United Fruit Company tally.  Square with a hole in the top and U F Co (with the o inside the C) diagonally downwards, and B in the bottom left.  There is a U which has been ahnd stamped afterwards, almost upside down between the U and F of the company letters.

This particular tally is square with a small hole near the top. The letters U F Co stand for United Fruit Company (the o is inside the C). The B on the bottom left is for Bowden and I’m not 100% sure what the hand stamped U in the middle is. Possible for an individual worker or a section of the plantation.

Reverse

United Fruit Company tally. Square with hole in top. Large B centred and hand stamped U crooked in the centre.

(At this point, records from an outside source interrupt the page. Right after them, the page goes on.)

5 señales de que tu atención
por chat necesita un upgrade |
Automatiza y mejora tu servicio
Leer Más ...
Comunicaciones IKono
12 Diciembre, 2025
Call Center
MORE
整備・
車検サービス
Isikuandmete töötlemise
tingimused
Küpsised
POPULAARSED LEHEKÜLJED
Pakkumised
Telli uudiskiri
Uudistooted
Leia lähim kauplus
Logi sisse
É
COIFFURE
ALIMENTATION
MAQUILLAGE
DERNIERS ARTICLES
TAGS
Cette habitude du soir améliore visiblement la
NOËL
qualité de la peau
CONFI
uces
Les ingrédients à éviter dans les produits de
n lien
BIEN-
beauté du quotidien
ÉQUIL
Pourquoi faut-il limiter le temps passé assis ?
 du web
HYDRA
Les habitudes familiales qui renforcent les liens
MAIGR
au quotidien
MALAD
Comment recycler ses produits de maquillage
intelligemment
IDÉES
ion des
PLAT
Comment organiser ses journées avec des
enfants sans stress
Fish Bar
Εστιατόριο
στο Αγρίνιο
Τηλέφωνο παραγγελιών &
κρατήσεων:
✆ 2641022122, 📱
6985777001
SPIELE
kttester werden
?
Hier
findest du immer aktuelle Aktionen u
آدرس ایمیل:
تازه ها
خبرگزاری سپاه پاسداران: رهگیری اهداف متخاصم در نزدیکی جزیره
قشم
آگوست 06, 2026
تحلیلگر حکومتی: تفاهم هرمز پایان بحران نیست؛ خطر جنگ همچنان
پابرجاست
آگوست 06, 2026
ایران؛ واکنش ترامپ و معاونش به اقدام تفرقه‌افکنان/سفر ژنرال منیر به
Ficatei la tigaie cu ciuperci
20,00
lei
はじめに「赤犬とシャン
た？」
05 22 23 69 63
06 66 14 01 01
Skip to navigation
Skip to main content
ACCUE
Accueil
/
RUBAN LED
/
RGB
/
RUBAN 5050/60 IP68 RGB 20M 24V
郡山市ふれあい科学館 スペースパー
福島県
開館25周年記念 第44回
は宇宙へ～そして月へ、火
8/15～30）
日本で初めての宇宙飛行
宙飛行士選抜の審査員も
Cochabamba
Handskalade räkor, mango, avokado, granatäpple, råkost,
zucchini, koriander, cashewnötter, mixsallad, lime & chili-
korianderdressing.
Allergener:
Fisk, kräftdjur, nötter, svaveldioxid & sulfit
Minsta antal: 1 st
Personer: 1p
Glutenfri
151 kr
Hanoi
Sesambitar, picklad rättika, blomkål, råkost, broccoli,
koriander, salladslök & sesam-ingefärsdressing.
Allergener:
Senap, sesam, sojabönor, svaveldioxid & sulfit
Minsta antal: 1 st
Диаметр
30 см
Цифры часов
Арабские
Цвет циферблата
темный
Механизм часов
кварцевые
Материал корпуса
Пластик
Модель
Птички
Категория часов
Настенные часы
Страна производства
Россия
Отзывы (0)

The reverse of the token has a large B for Bowden. Bowden is a port in Bowden Harbour, St Thomas, Jamaica. Today, the port is no longer used by commercial vessels, however, the coast guard has a base here.

The reverse has the hand stamped U which is also present on the obverse.

Other tallies

Tallies like this piece were used across Jamaica, and indeed in many places. The usage is described in the song “Day-O (Come Mr. Tally man, tally me bananas)” by Harry Belafonte:

Stack banana ’til the mornin’ come

Come, mister tally man, tally me banana
(Daylight come and me wan’ go home)

Lift six-foot, seven-foot, eight-foot, bunch

As Songfacts explains:

This is a traditional Jamaican song that was sung by dock workers who worked throughout the night loading bananas onto ships. It’s daylight, and they look forward to the arrival of the Tallyman (who will take inventory) so they can go home.

Four United Fruit Co tallies, each with U.F.Co. across the middle and three with rounded lines above and below. The top-right one is aluminium with no hole. The rest are bronze with holes and the top-left is octagonal.

Here are four more UFCo tallies. The top-left one is also from Bowden, while the others are from Kingston.

United Fruit Company tally. Square with a hole in the top and U F Co (with the o inside the C) diagonally downwards, and B in the bottom left. There is a U which has been ahnd stamped afterwards, almost upside down between the U and F of the company letters.